What is needed:
Can you express the entries below as a Markdown table with the columns Row and Line, numbering each row and skipping blank lines? Include only the lines beginning with the one that contains "left wrist: (574, 266, -9)" and continuing through the one that contains "left shoulder: (582, 225, 11)".

Dataset content Start Marker

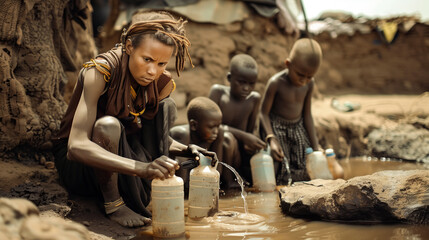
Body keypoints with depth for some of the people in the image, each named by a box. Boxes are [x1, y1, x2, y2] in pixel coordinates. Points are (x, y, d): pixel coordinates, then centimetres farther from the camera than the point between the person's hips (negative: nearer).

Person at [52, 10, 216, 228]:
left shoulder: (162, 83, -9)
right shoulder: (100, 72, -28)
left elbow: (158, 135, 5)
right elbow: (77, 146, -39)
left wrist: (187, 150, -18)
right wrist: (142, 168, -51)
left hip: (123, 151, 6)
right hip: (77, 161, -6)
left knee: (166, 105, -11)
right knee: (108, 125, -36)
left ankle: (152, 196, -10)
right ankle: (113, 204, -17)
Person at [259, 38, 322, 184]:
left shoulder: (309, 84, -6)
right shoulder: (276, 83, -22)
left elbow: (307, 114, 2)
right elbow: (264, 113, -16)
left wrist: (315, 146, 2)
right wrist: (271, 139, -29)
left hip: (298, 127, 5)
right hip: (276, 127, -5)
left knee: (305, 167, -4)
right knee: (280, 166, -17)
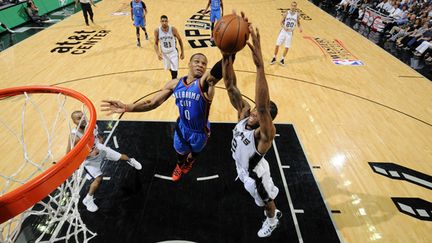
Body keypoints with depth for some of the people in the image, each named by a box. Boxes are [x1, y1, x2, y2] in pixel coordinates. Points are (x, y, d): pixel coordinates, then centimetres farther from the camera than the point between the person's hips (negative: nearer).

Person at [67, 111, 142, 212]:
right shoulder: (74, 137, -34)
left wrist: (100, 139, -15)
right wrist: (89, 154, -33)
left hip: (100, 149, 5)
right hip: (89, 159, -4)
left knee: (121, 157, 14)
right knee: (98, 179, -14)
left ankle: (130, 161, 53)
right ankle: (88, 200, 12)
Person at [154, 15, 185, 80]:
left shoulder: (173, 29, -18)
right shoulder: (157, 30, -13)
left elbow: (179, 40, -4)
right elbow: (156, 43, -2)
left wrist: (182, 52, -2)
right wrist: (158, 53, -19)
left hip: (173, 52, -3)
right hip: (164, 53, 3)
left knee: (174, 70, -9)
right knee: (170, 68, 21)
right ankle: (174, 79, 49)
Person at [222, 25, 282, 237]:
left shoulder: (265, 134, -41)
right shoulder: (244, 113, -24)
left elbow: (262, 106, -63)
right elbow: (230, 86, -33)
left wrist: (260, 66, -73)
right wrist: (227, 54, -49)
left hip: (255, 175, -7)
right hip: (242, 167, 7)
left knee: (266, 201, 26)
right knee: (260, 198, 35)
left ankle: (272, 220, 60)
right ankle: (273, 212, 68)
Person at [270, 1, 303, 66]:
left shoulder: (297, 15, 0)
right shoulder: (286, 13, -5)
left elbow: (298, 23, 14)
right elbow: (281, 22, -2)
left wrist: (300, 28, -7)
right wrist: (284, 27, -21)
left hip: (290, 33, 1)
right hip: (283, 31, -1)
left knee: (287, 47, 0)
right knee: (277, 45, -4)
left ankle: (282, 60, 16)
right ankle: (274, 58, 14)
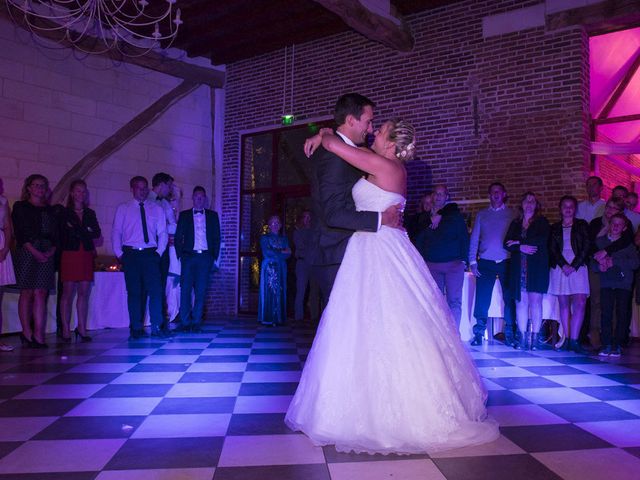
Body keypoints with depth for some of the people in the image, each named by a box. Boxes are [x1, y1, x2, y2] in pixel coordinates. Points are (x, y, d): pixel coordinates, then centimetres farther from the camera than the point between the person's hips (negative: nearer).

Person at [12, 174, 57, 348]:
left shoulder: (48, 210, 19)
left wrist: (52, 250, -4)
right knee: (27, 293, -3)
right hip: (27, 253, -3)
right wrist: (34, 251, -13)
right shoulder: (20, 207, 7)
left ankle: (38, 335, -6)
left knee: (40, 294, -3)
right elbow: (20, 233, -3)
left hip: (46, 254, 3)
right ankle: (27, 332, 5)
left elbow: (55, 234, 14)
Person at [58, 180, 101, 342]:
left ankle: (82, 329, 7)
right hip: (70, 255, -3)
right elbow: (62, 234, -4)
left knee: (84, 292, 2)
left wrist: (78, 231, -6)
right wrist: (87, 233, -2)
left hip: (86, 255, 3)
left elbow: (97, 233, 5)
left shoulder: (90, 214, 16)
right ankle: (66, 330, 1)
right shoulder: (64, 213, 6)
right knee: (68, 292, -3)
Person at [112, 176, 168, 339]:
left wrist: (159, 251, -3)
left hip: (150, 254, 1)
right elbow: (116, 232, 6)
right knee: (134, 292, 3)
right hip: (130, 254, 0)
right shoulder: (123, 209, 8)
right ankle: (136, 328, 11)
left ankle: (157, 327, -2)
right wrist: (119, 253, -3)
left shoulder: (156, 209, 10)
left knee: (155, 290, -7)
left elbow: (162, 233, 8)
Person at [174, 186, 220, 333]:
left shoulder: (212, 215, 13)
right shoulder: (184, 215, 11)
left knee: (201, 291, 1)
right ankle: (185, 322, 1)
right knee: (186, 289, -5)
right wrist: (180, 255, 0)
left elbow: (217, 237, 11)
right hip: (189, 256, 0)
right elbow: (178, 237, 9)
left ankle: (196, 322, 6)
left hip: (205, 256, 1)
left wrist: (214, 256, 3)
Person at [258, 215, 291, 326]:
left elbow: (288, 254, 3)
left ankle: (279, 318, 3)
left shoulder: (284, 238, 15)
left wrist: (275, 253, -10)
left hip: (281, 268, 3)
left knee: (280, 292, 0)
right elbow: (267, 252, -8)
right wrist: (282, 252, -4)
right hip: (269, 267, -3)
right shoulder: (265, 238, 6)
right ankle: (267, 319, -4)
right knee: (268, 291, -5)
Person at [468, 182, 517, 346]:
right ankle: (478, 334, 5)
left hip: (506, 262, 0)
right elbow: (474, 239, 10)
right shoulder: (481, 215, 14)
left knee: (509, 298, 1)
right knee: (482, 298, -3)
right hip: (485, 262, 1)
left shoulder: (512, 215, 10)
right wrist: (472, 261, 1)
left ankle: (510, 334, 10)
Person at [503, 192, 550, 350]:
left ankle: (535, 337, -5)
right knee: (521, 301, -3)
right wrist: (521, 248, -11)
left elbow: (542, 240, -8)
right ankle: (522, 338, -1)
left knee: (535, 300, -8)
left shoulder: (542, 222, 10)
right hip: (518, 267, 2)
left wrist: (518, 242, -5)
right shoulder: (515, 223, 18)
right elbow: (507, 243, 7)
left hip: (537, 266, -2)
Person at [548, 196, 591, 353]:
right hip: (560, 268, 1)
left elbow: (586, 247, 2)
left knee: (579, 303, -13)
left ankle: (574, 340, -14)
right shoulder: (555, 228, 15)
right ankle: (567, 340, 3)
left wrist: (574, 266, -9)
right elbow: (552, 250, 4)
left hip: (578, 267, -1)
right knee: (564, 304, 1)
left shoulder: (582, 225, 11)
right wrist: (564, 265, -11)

Dataset content End Marker
Dataset content Start Marker

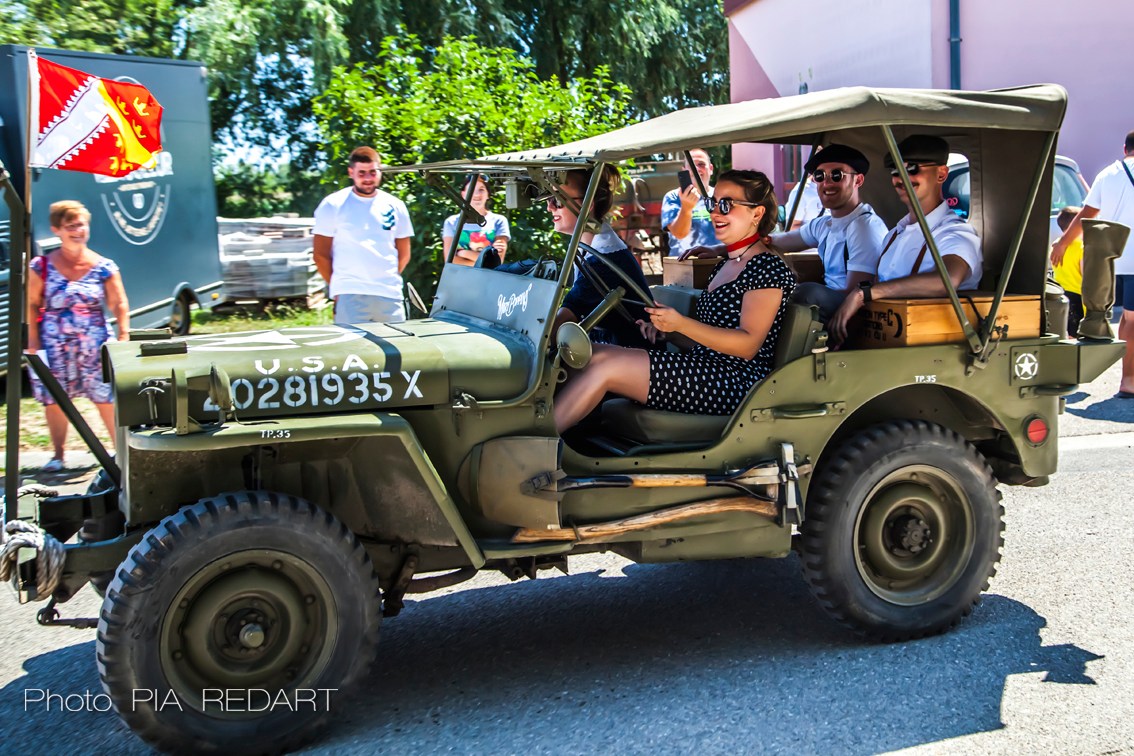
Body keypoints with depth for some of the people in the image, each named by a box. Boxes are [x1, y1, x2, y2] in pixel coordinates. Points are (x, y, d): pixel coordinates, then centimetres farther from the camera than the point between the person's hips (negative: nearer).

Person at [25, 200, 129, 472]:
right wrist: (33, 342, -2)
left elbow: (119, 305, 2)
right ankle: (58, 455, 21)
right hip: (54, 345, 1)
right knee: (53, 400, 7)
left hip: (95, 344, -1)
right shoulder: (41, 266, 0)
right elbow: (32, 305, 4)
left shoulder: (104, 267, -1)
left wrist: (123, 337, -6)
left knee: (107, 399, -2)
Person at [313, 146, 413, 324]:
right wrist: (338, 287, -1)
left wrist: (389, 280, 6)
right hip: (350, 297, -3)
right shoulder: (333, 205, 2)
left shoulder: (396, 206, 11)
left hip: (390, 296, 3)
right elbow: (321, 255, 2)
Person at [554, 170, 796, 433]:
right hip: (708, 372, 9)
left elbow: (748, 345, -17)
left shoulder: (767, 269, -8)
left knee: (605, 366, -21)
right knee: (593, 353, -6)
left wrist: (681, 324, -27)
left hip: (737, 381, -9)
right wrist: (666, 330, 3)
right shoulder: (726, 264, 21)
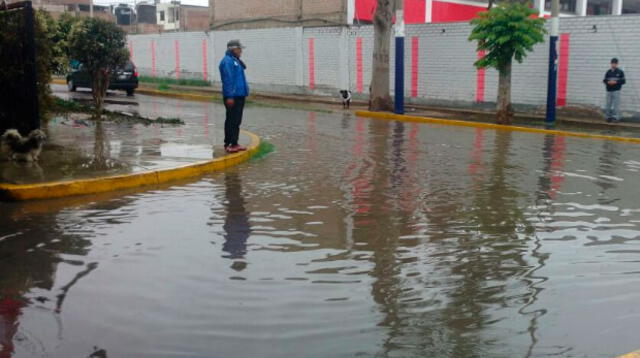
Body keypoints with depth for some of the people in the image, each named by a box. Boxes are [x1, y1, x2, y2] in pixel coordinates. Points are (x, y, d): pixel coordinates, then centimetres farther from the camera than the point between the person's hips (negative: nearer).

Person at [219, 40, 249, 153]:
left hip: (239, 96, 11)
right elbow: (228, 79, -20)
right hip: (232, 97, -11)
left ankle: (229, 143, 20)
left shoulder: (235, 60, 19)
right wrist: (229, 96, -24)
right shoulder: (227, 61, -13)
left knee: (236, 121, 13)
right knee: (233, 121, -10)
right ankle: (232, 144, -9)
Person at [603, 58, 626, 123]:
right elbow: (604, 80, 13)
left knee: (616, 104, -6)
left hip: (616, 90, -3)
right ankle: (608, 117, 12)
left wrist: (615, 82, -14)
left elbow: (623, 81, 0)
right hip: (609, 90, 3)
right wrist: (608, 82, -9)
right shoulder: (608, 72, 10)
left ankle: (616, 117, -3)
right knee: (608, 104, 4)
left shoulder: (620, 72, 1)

Dataset content End Marker

Response for this exercise:
| Row | Line |
|---|---|
| 1 | left wrist: (574, 266, -9) |
| 2 | right elbow: (552, 250, 4) |
| 3 | left hip: (578, 267, -1) |
| 4 | right knee: (564, 304, 1) |
| 5 | left shoulder: (582, 225, 11) |